As for meat, it requires a massive amount of resources. According to a study from Nature Food, the process of raising cows, pigs, poultry, and other animals, as well as generating livestock feed, is responsible for 57% of all food production emissions. Comparatively, plant-based foods only produced 29% of emissions. Not to mention, plants are easier on your wallet: There have been a handful of studies suggesting that plant-based diets are actually cheaper than meat-based ones.
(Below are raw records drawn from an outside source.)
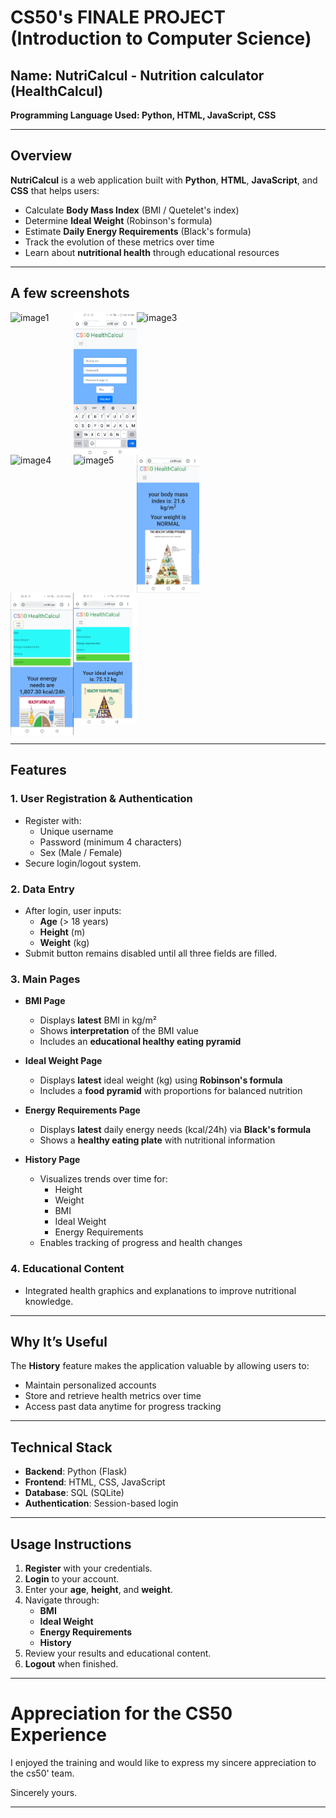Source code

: # CS50's FINALE PROJECT (Introduction to Computer Science)

## Name: NutriCalcul - Nutrition calculator (HealthCalcul)

**Programming Language Used: Python, HTML, JavaScript, CSS**

---

## Overview
**NutriCalcul** is a web application built with **Python**, **HTML**, **JavaScript**, and **CSS** that helps users:
- Calculate **Body Mass Index** (BMI / Quetelet's index)
- Determine **Ideal Weight** (Robinson's formula)
- Estimate **Daily Energy Requirements** (Black's formula)
- Track the evolution of these metrics over time
- Learn about **nutritional health** through educational resources

---
## A few screenshots
<div style="display: flex; flex-direction: row;">
  <img src="/images/Final/Screenshot%201.png" alt="image1" width="20%" height="20%"> 
  <img src="/images/Final/Screenshot%202.png" alt="image2" width="20%" height="20%">
  <img src="/images/Final/Screenshot%203%20(2).png" alt="image3" width="20%" height="20%">
</div>
<div style="display: flex; flex-direction: row;">
  <img src="/images/Final/Screenshot%204.png" alt="image4" width="20%" height="20%">
  <img src="/images/Final/Screenshot%205.png" alt="image5" width="20%" height="20%">
  <img src="/images/Final/Screenshot%206.png" alt="image6" width="20%" height="20%">
</div>
<div style="display: flex; flex-direction: row;">
  <img src="/images/Final/Screenshot%207.png" alt="image7" width="20%" height="20%">
  <img src="/images/Final/Screenshot%208.png" alt="image8" width="20%" height="20%">
</div>

---


## **Features**

### 1. **User Registration & Authentication**
- Register with:
  - Unique username
  - Password (minimum 4 characters)
  - Sex (Male / Female)
- Secure login/logout system.

### 2. **Data Entry**
- After login, user inputs:
  - **Age** (> 18 years)
  - **Height** (m)
  - **Weight** (kg)
- Submit button remains disabled until all three fields are filled.

### 3. **Main Pages**
- **BMI Page**
  - Displays **latest** BMI in kg/m²
  - Shows **interpretation** of the BMI value
  - Includes an **educational healthy eating pyramid**
  
- **Ideal Weight Page**
  - Displays **latest** ideal weight (kg) using **Robinson's formula**
  - Includes a **food pyramid** with proportions for balanced nutrition
  
- **Energy Requirements Page**
  - Displays **latest** daily energy needs (kcal/24h) via **Black's formula**
  - Shows a **healthy eating plate** with nutritional information
  
- **History Page**
  - Visualizes trends over time for:
    - Height
    - Weight
    - BMI
    - Ideal Weight
    - Energy Requirements
  - Enables tracking of progress and health changes

### 4. **Educational Content**
- Integrated health graphics and explanations to improve nutritional knowledge.

---

## **Why It’s Useful**
The **History** feature makes the application valuable by allowing users to:
- Maintain personalized accounts
- Store and retrieve health metrics over time
- Access past data anytime for progress tracking

---

## **Technical Stack**
- **Backend**: Python (Flask)
- **Frontend**: HTML, CSS, JavaScript
- **Database**: SQL (SQLite)
- **Authentication**: Session-based login

---

## **Usage Instructions**
1. **Register** with your credentials.
2. **Login** to your account.
3. Enter your **age**, **height**, and **weight**.
4. Navigate through:
   - **BMI**
   - **Ideal Weight**
   - **Energy Requirements**
   - **History**
5. Review your results and educational content.
6. **Logout** when finished.

---

# Appreciation for the CS50 Experience

I enjoyed the training and would like to express my sincere appreciation to the cs50' team.

Sincerely yours.

---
Though there are many clear benefits to a plant-based lifestyle, perhaps the most integral in terms of habit forming is to ensure that the food is delicious. That’s where Vora comes in—the chef has plenty of tips, tricks, and advice for plant-based newbies and seasoned pros alike.

Having a Healthy Mentality

One of the major obstacles to switching to plant-based options, Vora says, is that it's associated with giving up your favorite foods. "It's associated with [the kind of] deprivation that's associated with a diet,” she explains. For Vora, it's neither a diet nor a sacrifice, but a way to be more connected with your environment and your food. 

"With the rise of the [content] creator economy, we get to see that being plant-based or vegan can look like so many different things,” says Vora. Creating culinary environments that are judgment-free spaces, mostly through blogging and Instagram, has offered a much-needed mindset shift from traditional notions of a vegan lifestyle. "The thing that excites me a lot is just seeing how we're finally embracing different kinds of vegan food and different kinds of traditional practices and recipes from different cultures," she says.

All of this feeds into Vora's notion that allowing people to grow at their own pace on their journey toward sustainable eating habits is more possible now than it has ever been before.

Getting Creative With Your Recipes

When experimenting with plant-based substitutions and recipes, creativity is key. To start, look to cuisines outside of typical Western diets. "[There are] so many global cuisines that are naturally very plant-friendly,” she says.

Experimenting with vegan recipes through a single cuisine is a great way to get to know both that cuisine and the overall potential of plant-based meals. Challenging yourself to incorporate a vegan item, like tofu, into a week’s worth of meals is another fun way to get familiar with plant-based dishes.  

For Vora, there are a handful of hacks she keeps in her back pocket when cooking vegan that would satisfy the palette of even the most skeptical eater—and all of them center on taste. One is umami-loaded ingredients, especially when making vegan-ified versions of meat-heavy dishes.

Umami, one of the five tastes, is often described as the hearty, earthy, and rich flavor present in ingredients like tomatoes, mushrooms, meat, and hard cheeses. Dried mushrooms, soy sauce, miso paste, nutritional yeast, olives, walnuts, and tomatoes are just a few mainstays that Vora relies on for a savory, deep quality.

Another hack is keeping acidic ingredients on hand. A splash of vinegar or squeeze of fresh citrus offer a bit of zing to what could otherwise be a flat-tasting dish. Rich, fatty vegan ingredients are another important consideration for dishes that aim for a creamy texture—avocados, tahini, and coconut cream are all great ingredients to deliver that texture.

Through trial and error, open-mindedness, and a bit of creativity, everyone can learn how to eat more plant-based food in a way that works for them. You’ll be sure to figure out your go-tos and favorites—and Vora will have your back every step of the way.